DATA EXCERPTS -
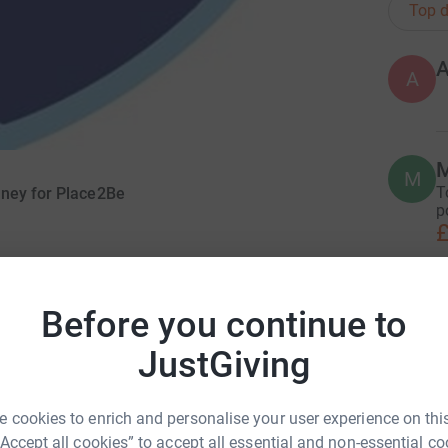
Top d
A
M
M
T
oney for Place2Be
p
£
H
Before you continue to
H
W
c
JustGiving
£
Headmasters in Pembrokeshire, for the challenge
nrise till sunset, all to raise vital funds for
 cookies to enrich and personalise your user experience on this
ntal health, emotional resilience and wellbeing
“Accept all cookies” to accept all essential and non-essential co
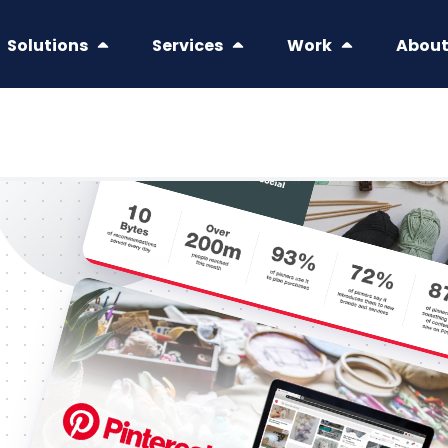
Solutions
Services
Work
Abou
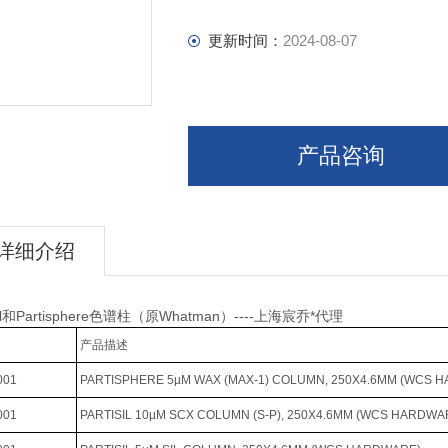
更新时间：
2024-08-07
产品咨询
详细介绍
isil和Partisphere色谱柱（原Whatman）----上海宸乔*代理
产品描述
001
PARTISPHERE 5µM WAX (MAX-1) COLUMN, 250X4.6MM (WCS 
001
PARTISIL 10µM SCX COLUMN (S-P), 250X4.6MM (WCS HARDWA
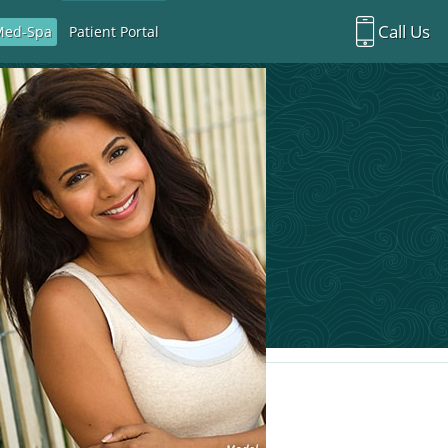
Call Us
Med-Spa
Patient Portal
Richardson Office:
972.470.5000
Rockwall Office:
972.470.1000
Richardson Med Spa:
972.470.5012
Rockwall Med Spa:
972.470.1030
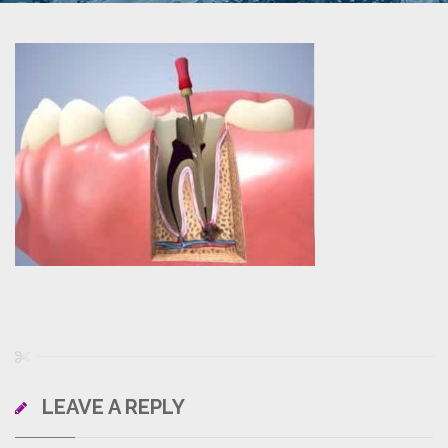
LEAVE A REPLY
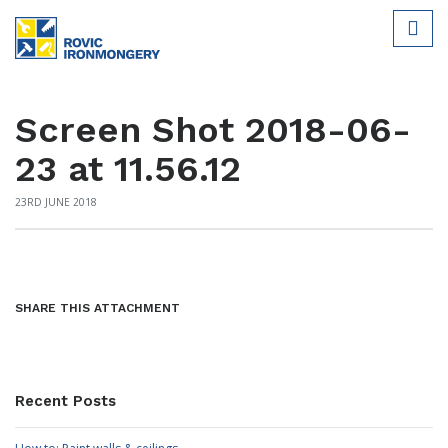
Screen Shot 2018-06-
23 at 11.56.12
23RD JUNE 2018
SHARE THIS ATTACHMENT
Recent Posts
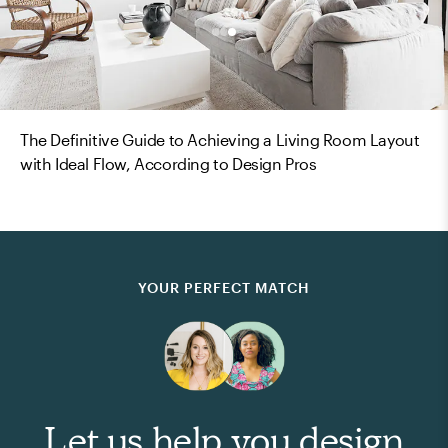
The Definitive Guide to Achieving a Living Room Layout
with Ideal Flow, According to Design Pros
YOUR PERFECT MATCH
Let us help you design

TASK STATEMENT -
Repeat each entry exactly as it appears; skip any picture.

RESPONSE -
Top d
A
M
M
T
oney for Place2Be
p
£
H
Before you continue to
H
W
c
JustGiving
£
Headmasters in Pembrokeshire, for the challenge
nrise till sunset, all to raise vital funds for
 cookies to enrich and personalise your user experience on this
ntal health, emotional resilience and wellbeing
“Accept all cookies” to accept all essential and non-essential co
Solutions
Services
Work
Abou
更新时间：
2024-08-07
产品咨询
详细介绍
isil和Partisphere色谱柱（原Whatman）----上海宸乔*代理
产品描述
001
PARTISPHERE 5µM WAX (MAX-1) COLUMN, 250X4.6MM (WCS 
001
PARTISIL 10µM SCX COLUMN (S-P), 250X4.6MM (WCS HARDWA
Call Us
Med-Spa
Patient Portal
Richardson Office:
972.470.5000
Rockwall Office:
972.470.1000
Richardson Med Spa:
972.470.5012
Rockwall Med Spa:
972.470.1030
LEAVE A REPLY
Screen Shot 2018-06-
23 at 11.56.12
23RD JUNE 2018
SHARE THIS ATTACHMENT
Recent Posts
The Definitive Guide to Achieving a Living Room Layout
with Ideal Flow, According to Design Pros
YOUR PERFECT MATCH
Let us help you design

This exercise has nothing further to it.